Rewrite every line of the entries below as a Markdown table with the columns Row and Line, numbering the rows and omitting blank lines. Leave the pictures out of the table.

Top of Records supplied

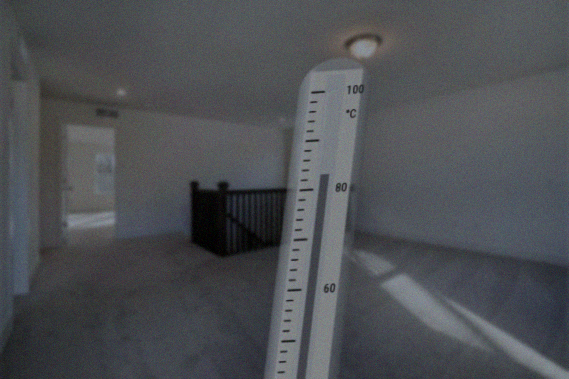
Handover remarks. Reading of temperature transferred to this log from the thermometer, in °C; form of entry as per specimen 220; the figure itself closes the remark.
83
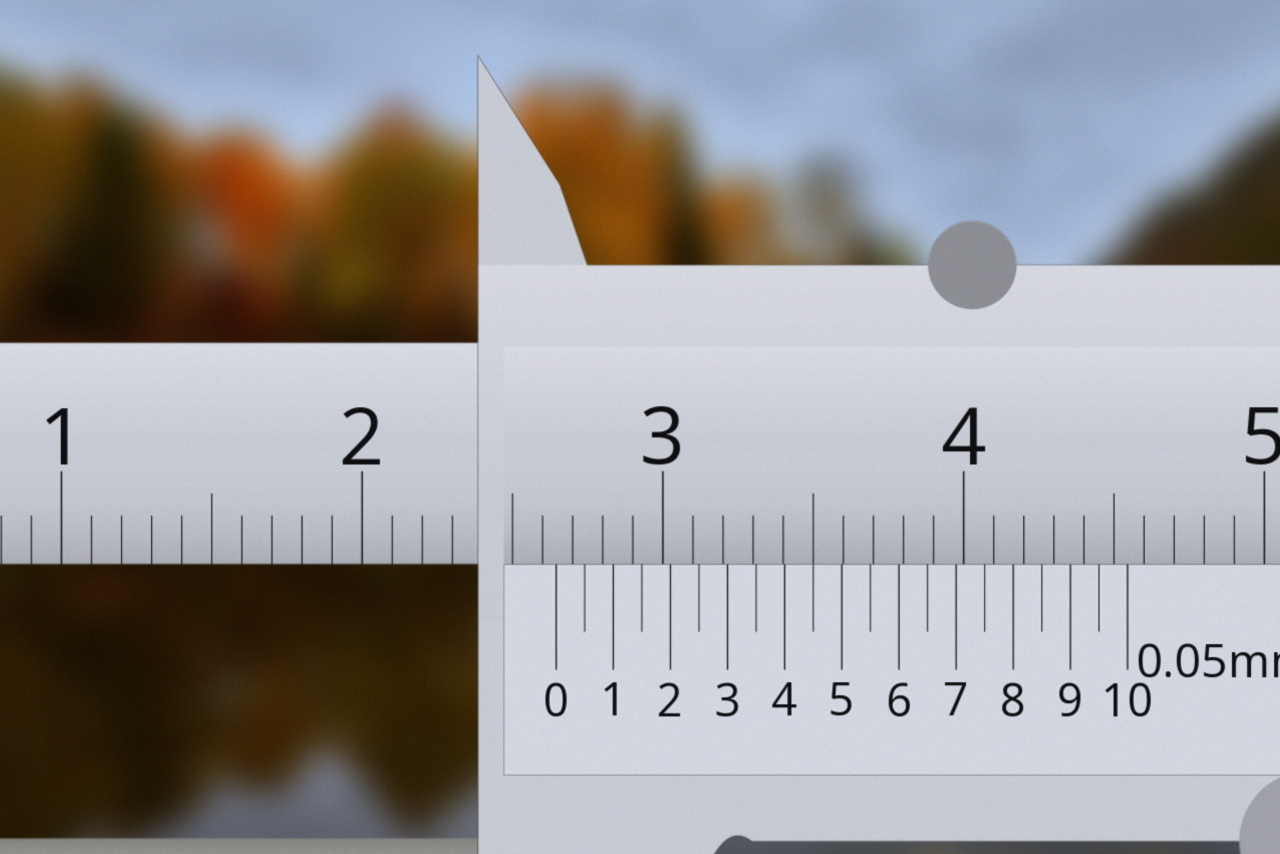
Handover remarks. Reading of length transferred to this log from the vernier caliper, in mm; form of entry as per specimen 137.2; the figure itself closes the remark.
26.45
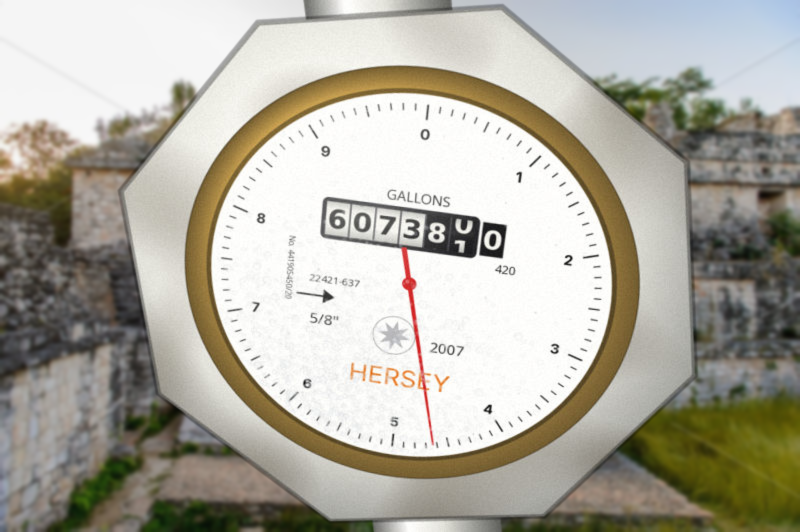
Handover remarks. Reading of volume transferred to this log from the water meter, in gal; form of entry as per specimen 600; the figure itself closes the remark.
6073804.6
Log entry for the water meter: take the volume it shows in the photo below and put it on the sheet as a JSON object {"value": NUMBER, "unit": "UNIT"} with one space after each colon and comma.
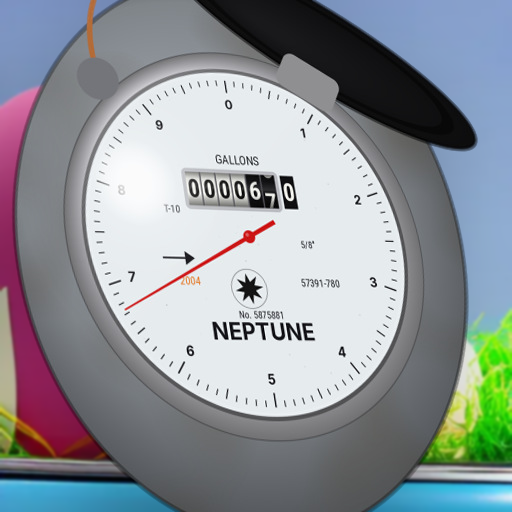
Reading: {"value": 666.7, "unit": "gal"}
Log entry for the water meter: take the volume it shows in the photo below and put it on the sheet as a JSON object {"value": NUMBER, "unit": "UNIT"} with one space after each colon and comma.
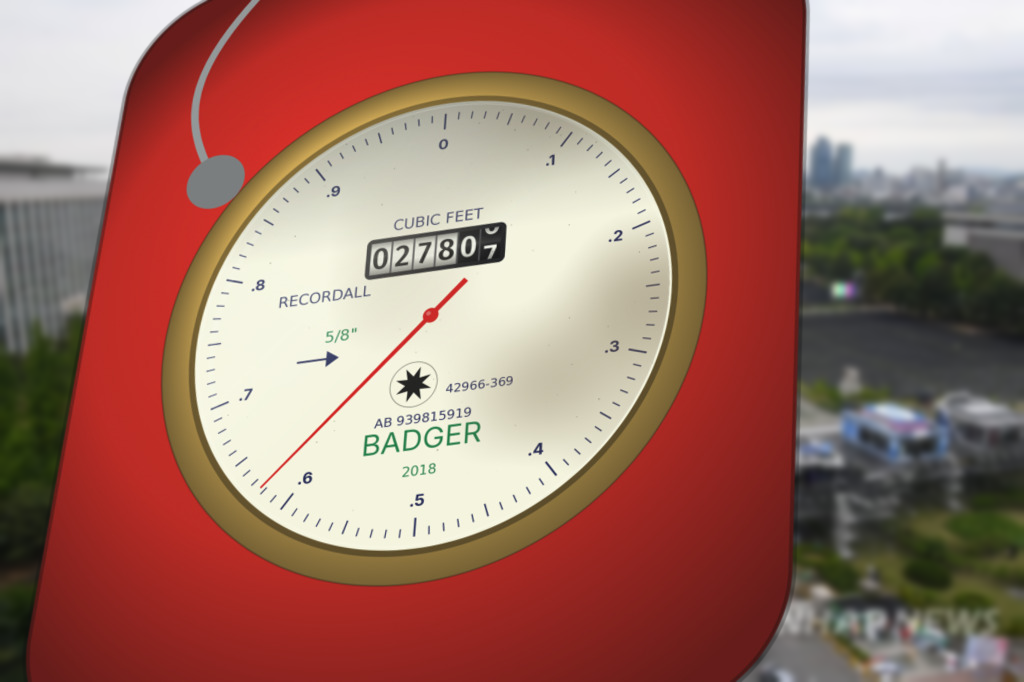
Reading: {"value": 27806.62, "unit": "ft³"}
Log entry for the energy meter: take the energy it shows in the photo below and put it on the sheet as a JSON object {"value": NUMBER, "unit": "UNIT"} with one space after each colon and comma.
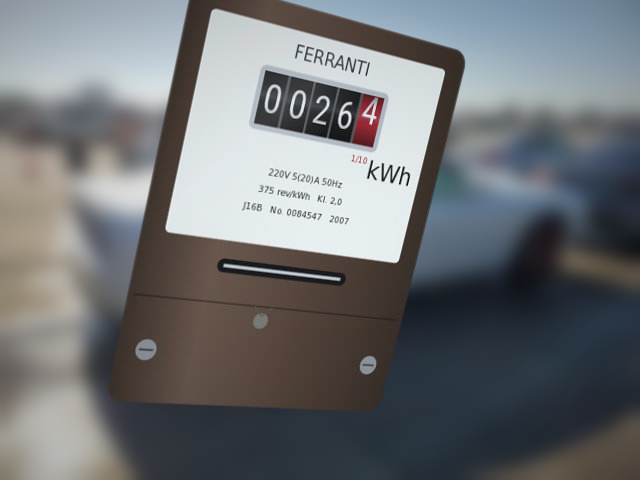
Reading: {"value": 26.4, "unit": "kWh"}
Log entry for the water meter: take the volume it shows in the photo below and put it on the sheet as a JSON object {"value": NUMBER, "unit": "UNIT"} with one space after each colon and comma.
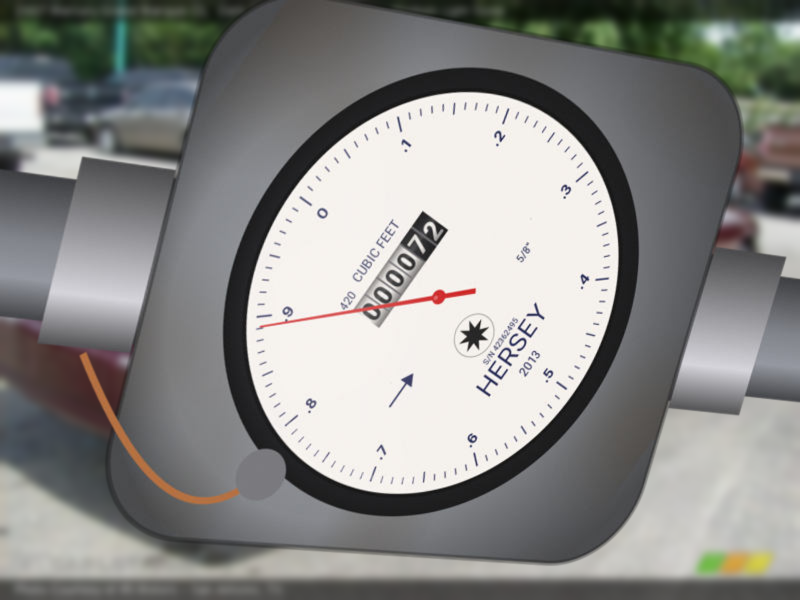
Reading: {"value": 71.89, "unit": "ft³"}
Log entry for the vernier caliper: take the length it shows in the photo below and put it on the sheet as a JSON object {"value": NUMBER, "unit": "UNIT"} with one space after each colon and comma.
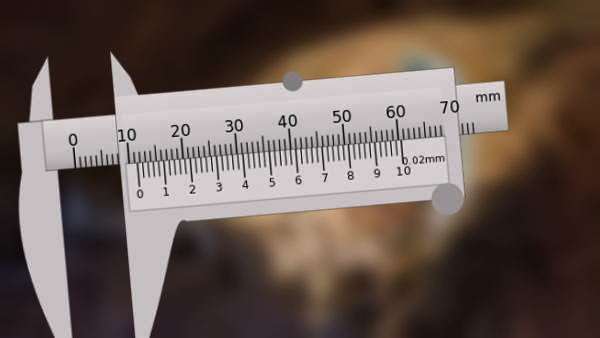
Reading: {"value": 11.5, "unit": "mm"}
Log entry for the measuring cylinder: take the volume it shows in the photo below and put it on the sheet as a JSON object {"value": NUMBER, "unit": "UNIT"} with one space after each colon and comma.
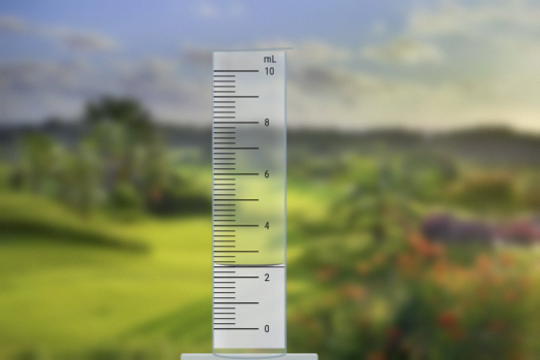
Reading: {"value": 2.4, "unit": "mL"}
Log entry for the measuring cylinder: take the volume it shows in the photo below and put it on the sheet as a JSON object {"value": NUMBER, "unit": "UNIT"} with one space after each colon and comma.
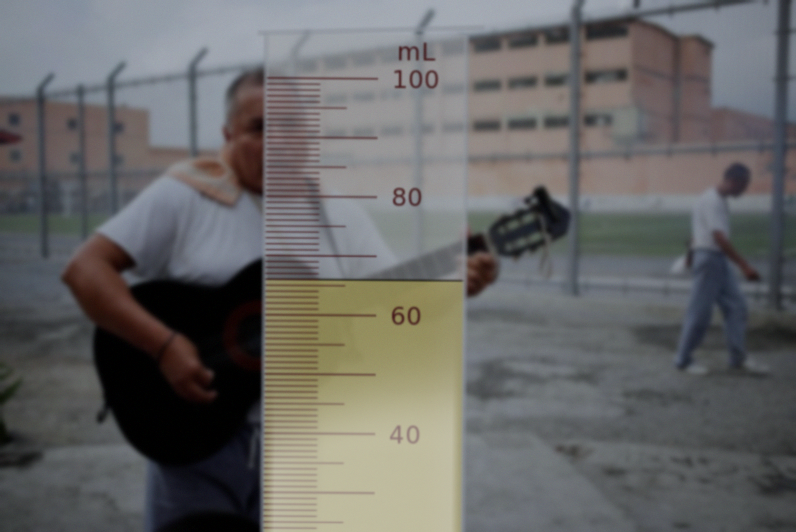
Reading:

Bottom of Records supplied

--- Answer space ---
| Row | Line |
|---|---|
| 1 | Handover remarks. Reading of temperature transferred to this log from the thermometer, in °C; form of entry as per specimen 220; the figure itself closes the remark. |
| 2 | 83 |
| 3 | Handover remarks. Reading of length transferred to this log from the vernier caliper, in mm; form of entry as per specimen 137.2; the figure itself closes the remark. |
| 4 | 26.45 |
| 5 | Handover remarks. Reading of volume transferred to this log from the water meter, in gal; form of entry as per specimen 600; the figure itself closes the remark. |
| 6 | 6073804.6 |
| 7 | Log entry for the water meter: take the volume it shows in the photo below and put it on the sheet as a JSON object {"value": NUMBER, "unit": "UNIT"} with one space after each colon and comma. |
| 8 | Reading: {"value": 666.7, "unit": "gal"} |
| 9 | Log entry for the water meter: take the volume it shows in the photo below and put it on the sheet as a JSON object {"value": NUMBER, "unit": "UNIT"} with one space after each colon and comma. |
| 10 | Reading: {"value": 27806.62, "unit": "ft³"} |
| 11 | Log entry for the energy meter: take the energy it shows in the photo below and put it on the sheet as a JSON object {"value": NUMBER, "unit": "UNIT"} with one space after each colon and comma. |
| 12 | Reading: {"value": 26.4, "unit": "kWh"} |
| 13 | Log entry for the water meter: take the volume it shows in the photo below and put it on the sheet as a JSON object {"value": NUMBER, "unit": "UNIT"} with one space after each colon and comma. |
| 14 | Reading: {"value": 71.89, "unit": "ft³"} |
| 15 | Log entry for the vernier caliper: take the length it shows in the photo below and put it on the sheet as a JSON object {"value": NUMBER, "unit": "UNIT"} with one space after each colon and comma. |
| 16 | Reading: {"value": 11.5, "unit": "mm"} |
| 17 | Log entry for the measuring cylinder: take the volume it shows in the photo below and put it on the sheet as a JSON object {"value": NUMBER, "unit": "UNIT"} with one space after each colon and comma. |
| 18 | Reading: {"value": 2.4, "unit": "mL"} |
| 19 | Log entry for the measuring cylinder: take the volume it shows in the photo below and put it on the sheet as a JSON object {"value": NUMBER, "unit": "UNIT"} with one space after each colon and comma. |
| 20 | Reading: |